The remaining peaks of IBD sharing observed in Figure 2 could result from either increased sensitivity to IBD sharing, increased IBD false discovery rate, or selection pressure. A possible explanation for these peaks may be that the HapMap genetic map too does not appropriately adjust for extended LD in the European and possibly the Scottish populations. Excess sharing in SOCCS, a cohort composed mainly of unrelated individuals from across Scotland, concentrates around the two peaks on chromosome 2 and 6 (exact locations in Supplementary Materials). Furthermore, these peaks also occur in ORCADES and partially in the Croatian cohorts. The peaks are less visible in CROATIA-KORCULA, where a different SNP array was used. In Supplementary Figure 5c, we show there is no marked variation of marker density with respect to physical or genetic maps at the peak regions. Alternatively, if the peaks are not the result of an inappropriate adjustment for the background LD, they could indicate a drift or selection in the Scottish populations and the isolates.24 A list of genes present within these peaks, including the HLA genes, is presented in Supplementary Materials.

Resequencing optimization

The inferred shared haplotypes in an isolated population can be exploited to increase the efficiency of a sequencing study given a fixed budget.
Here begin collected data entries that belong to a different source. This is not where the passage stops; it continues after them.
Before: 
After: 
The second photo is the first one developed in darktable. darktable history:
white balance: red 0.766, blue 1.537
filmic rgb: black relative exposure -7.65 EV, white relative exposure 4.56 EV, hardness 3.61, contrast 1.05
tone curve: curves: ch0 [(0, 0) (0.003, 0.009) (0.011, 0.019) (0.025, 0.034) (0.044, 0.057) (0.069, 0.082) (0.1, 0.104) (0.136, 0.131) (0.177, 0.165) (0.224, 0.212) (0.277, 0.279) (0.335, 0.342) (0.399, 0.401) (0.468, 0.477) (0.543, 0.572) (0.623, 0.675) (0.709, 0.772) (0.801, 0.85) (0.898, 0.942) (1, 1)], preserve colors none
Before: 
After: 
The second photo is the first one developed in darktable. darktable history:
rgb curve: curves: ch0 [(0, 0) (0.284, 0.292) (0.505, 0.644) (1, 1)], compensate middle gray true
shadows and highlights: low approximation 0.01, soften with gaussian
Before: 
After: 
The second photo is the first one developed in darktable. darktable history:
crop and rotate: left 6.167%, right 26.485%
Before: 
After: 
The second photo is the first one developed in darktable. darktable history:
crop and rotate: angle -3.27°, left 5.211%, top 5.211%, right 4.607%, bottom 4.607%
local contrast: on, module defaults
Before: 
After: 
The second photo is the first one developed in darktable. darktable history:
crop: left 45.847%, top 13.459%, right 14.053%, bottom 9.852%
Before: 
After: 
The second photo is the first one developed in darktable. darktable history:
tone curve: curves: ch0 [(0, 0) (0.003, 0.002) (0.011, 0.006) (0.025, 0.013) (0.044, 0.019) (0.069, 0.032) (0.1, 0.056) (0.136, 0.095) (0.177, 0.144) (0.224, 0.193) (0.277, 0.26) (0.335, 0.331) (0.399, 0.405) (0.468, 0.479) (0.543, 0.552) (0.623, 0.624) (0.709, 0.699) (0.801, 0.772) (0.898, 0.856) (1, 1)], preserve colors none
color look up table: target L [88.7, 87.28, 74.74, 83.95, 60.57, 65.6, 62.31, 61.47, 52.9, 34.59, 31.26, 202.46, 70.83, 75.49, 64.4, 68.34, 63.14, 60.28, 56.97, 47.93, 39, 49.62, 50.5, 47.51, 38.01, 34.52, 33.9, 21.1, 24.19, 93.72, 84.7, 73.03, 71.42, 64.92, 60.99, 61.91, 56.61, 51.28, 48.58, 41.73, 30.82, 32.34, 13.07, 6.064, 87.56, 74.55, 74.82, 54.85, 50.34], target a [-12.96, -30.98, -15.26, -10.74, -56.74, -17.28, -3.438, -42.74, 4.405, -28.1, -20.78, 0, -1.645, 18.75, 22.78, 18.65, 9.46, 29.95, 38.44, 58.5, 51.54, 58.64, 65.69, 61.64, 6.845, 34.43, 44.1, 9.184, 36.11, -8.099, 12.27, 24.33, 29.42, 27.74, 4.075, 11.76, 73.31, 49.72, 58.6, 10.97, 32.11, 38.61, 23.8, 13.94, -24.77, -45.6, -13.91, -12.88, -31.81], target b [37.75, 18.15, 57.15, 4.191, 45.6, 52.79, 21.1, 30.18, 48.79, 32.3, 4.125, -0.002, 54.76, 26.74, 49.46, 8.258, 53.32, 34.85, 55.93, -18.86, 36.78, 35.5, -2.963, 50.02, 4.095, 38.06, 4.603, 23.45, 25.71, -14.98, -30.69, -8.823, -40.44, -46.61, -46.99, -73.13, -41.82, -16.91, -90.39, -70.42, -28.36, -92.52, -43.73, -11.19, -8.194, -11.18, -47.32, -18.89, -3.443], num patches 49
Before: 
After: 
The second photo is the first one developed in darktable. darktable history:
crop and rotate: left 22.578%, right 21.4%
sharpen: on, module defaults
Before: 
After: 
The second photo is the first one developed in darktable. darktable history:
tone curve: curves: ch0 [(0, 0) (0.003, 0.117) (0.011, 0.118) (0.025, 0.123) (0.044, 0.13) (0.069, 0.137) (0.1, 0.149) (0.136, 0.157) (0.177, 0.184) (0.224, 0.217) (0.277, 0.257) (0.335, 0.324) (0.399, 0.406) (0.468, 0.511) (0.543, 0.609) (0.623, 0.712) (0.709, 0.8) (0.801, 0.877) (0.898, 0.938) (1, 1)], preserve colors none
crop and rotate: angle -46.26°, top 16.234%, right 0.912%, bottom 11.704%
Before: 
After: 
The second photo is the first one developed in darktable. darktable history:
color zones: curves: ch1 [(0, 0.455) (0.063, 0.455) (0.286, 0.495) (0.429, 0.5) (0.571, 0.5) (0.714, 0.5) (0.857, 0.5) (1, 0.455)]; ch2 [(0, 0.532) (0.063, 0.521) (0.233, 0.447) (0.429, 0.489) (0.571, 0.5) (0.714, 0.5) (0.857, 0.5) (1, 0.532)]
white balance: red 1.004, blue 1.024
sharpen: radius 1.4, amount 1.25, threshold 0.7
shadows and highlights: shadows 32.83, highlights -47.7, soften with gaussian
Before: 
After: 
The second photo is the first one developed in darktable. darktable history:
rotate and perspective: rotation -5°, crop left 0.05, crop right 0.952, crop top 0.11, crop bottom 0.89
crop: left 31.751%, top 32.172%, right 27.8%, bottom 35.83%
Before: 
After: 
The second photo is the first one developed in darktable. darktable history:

One possible strategy is to identify an optimal subset of individuals for resequencing at high coverage so as to obtain an accurate sequence data, then to impute these sequences into the other cohort members with whom they share the IBD. For the selection of individuals, our algorithm favors individuals who share the largest identical by descent regions with individuals who were not chosen for resequencing. The imputation of sequences of not chosen individuals could be most effective when for each haplotype throughout the genome there were few sequenced sharers. We have examined the strategy based on resequencing an optimal 20% of individuals from ORCADES, which would reduce the cost fivefold, with 65% of the unsequenced diploid genomes sharing with the sequenced individuals. Had we chosen the individuals randomly or based on kinship coefficients, the IBD coverage of unsequenced haplotypes would have been 61% or 62%, respectively (details of comparison in Supplementary Materials). A recent study in another population isolate also confirmed the merit of IBD-based optimization procedures.25

A number of factors determine the accuracy of imputations based on IBD. First, only correctly detected IBD would result in correct imputations. Second, a variant could only be correctly imputed if it is older than the most common ancestor from whom the haplotype was co-inherited. As long-range methods detect IBD from recent common ancestors, they should allow for more accurate imputation of more recent variants. Finally, the ease of sequence imputations with the IBD sharing information depends on whether the sequences can be phased, and whether it is possible to overlay the array and sequence haplotypes. There is work underway both on algorithmic and laboratory methods for phasing of sequences.8 If the sequences are not phased, the IBD sharing can still be exploited for imputation, but this would result in more uncertainty about imputed alleles.